President Obama’s speech was interesting, dignified, and unmemorable, like so many inaugural addresses. That does not mean it was unimportant. As a speech it had a few clumsy moments when it strained for effect, but it is part of the new president’s oratorical skill to leave you thinking better of the speech because he gave it. His demeanor and delivery elevated it above the rather ordinary level of its political tropes and themes. A new era of responsibility? George W. Bush already called for that in 2001, as did Bill Clinton before him. Put the stale ideological debates of the past behind us? Ditto Bush, Clinton (remember the Third Way?), and even Michael Dukakis (“competence, not ideology”), though not, thank goodness, in an actual inaugural speech.
And I share Paul Mirengoff's annoyance at the incoherence of the overall conceptual frame:
The speech was classic Obama — the kind of fine-sounding, frivolous fare in which the idea that we face specific trade-offs is dismissed as cynicism, even as we’re told in the most general way of the need for sacrifice. The debates in which serious people on both sides of the political spectrum have engaged for decades were dismissed as “childish,” as if there exists some magic but unstated synthesis that everyone up until now has missed. Yet we were told that we face tough choices.

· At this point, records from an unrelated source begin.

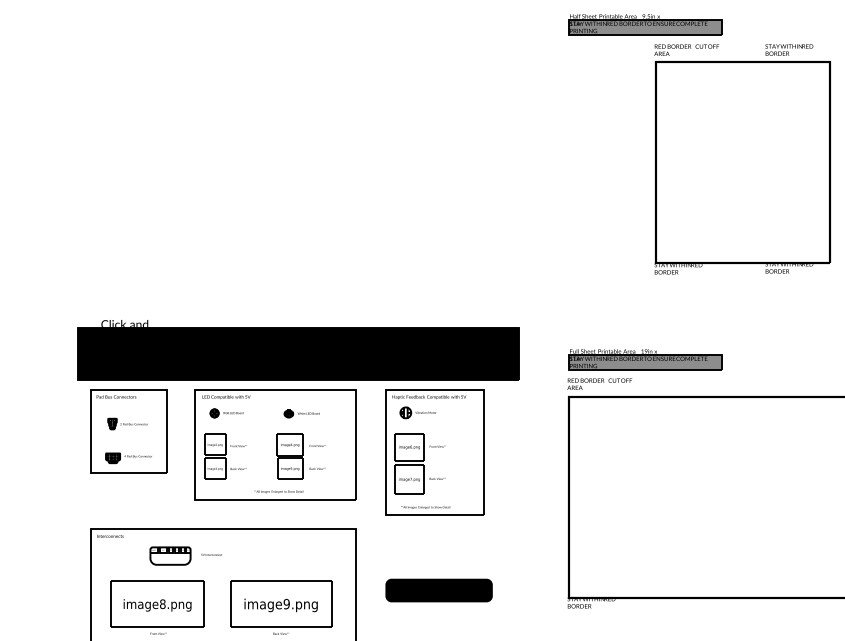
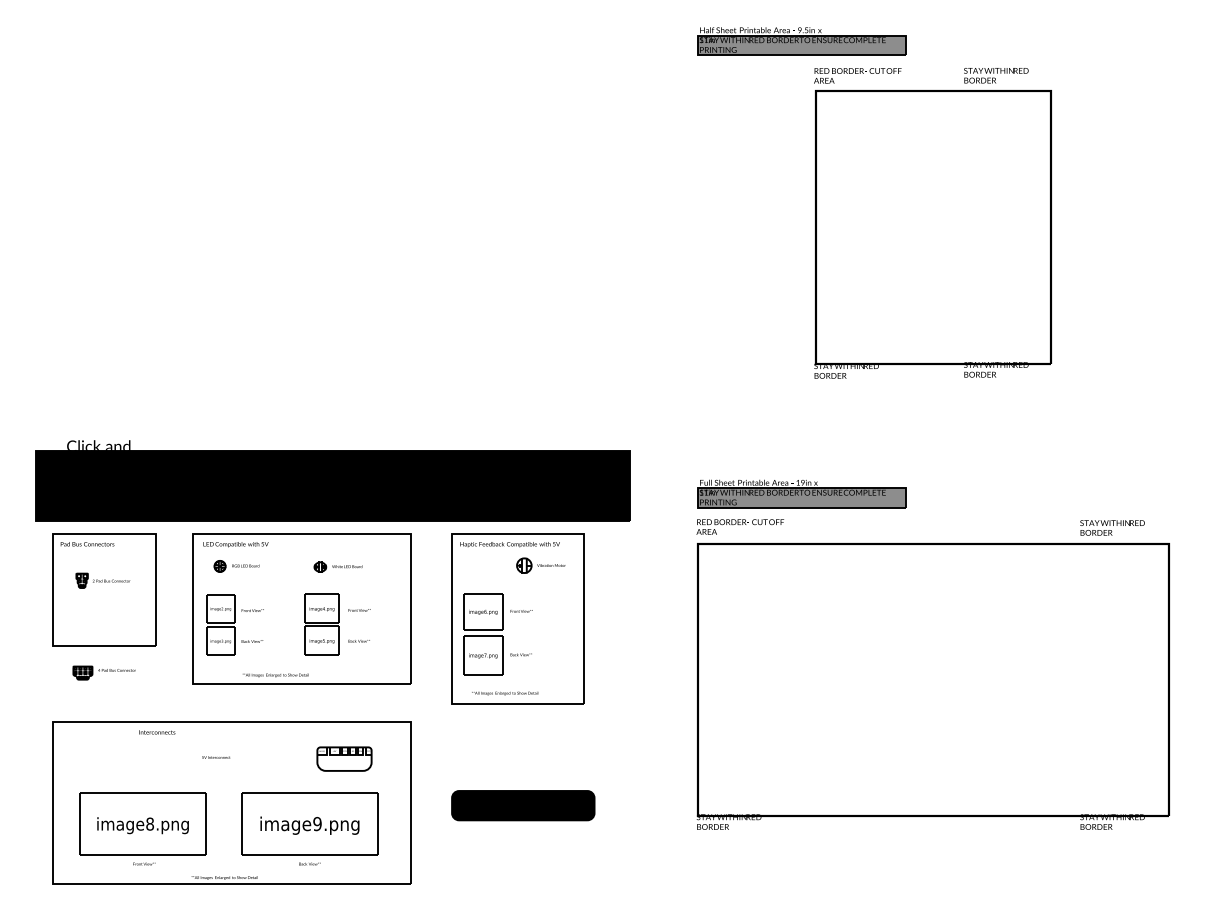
part: (417, 412) -> (540, 565), moved
part: (128, 457) -> (103, 672), moved
text: (278, 491) -> (275, 675), moved
text: (110, 536) -> (157, 732), moved
part: (170, 555) -> (344, 758), moved

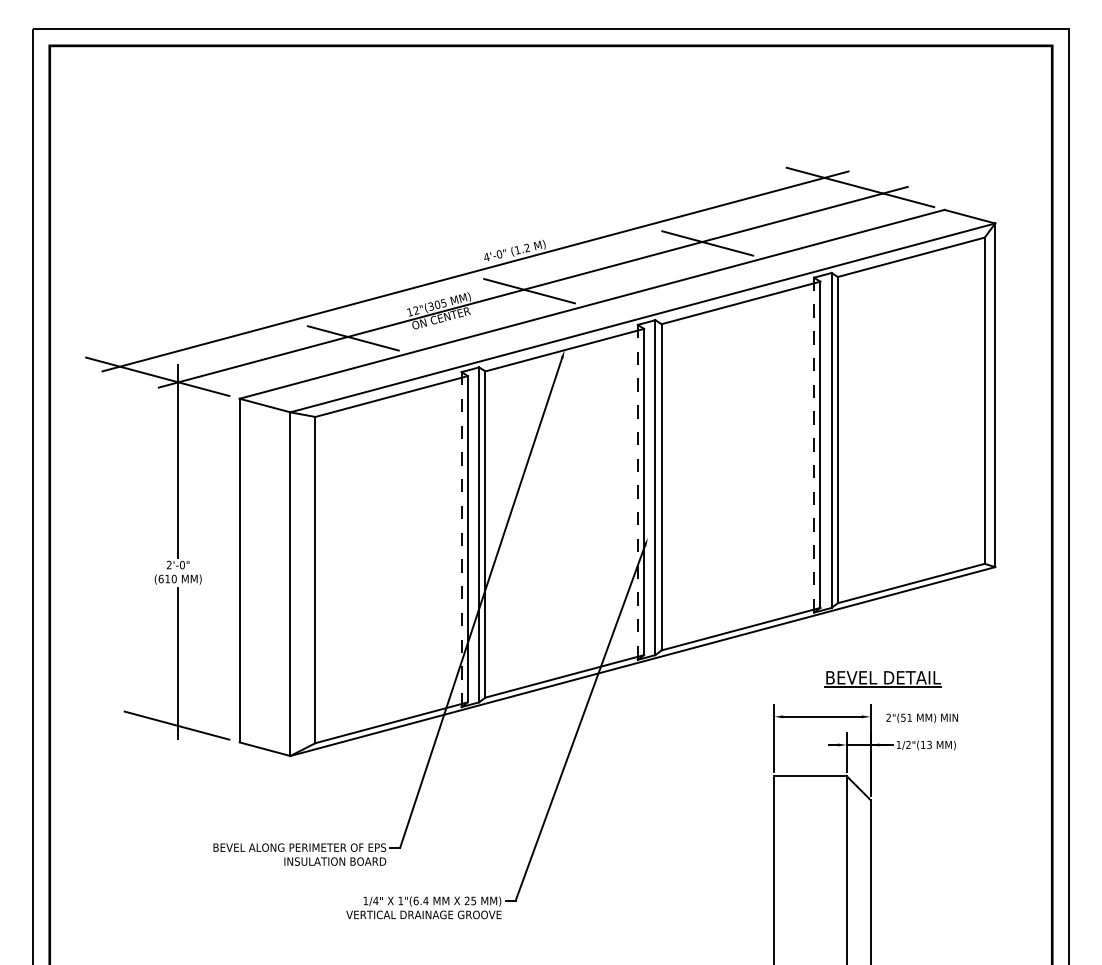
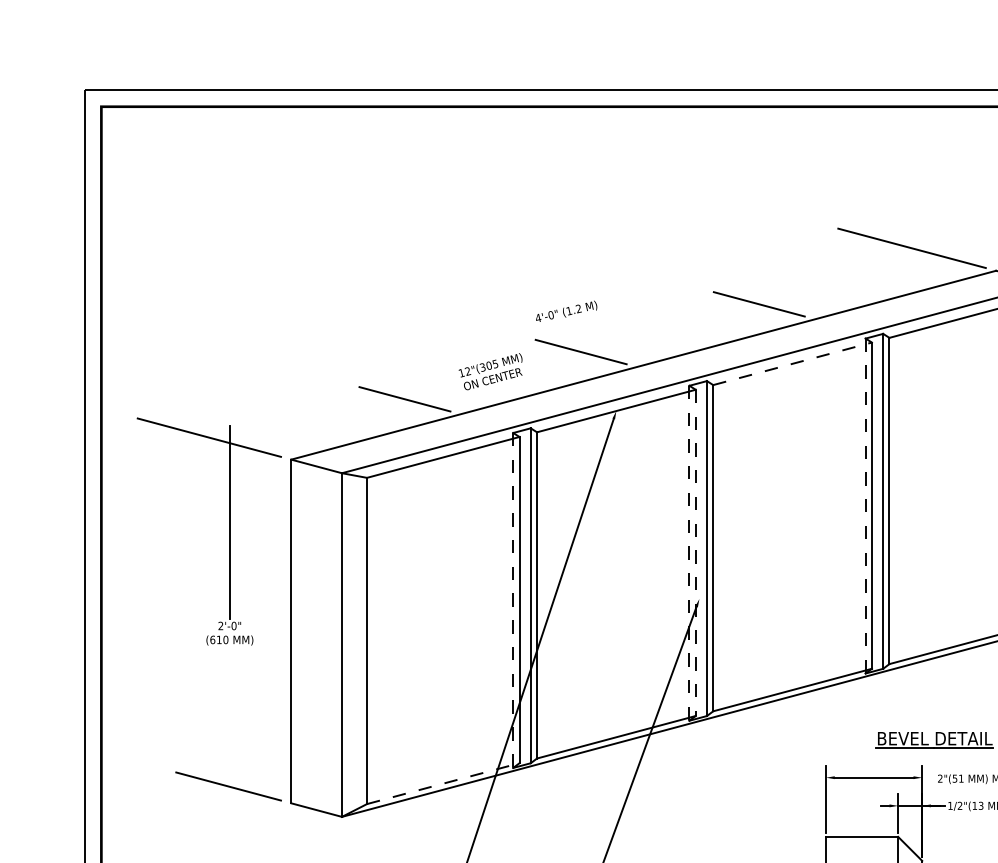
line: (475, 271) -> (527, 332), removed
line: (532, 286) -> (584, 347), removed
line: (741, 302) -> (793, 363), solid -> dashed
line: (644, 492) -> (696, 553), solid -> dashed
line: (178, 663) -> (230, 724), removed
line: (391, 722) -> (443, 783), solid -> dashed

I don't think this is so much classic Obama as classic politics. Strategically, the speech was a commonplace effort to reduce resistance to a political agenda by generating a vague sense of uplifting cohesion and casting any possible opposition as outmoded, small-spirited, and immature. Politicians take this tack because it works, and Obama's really good at it. People liked it. Obama worked the perennial rhetoric of transformative politics expertly, but if you were expecting something truly transformative, beyond the transformative fact of a black president, then you've got to be a bit disappointed.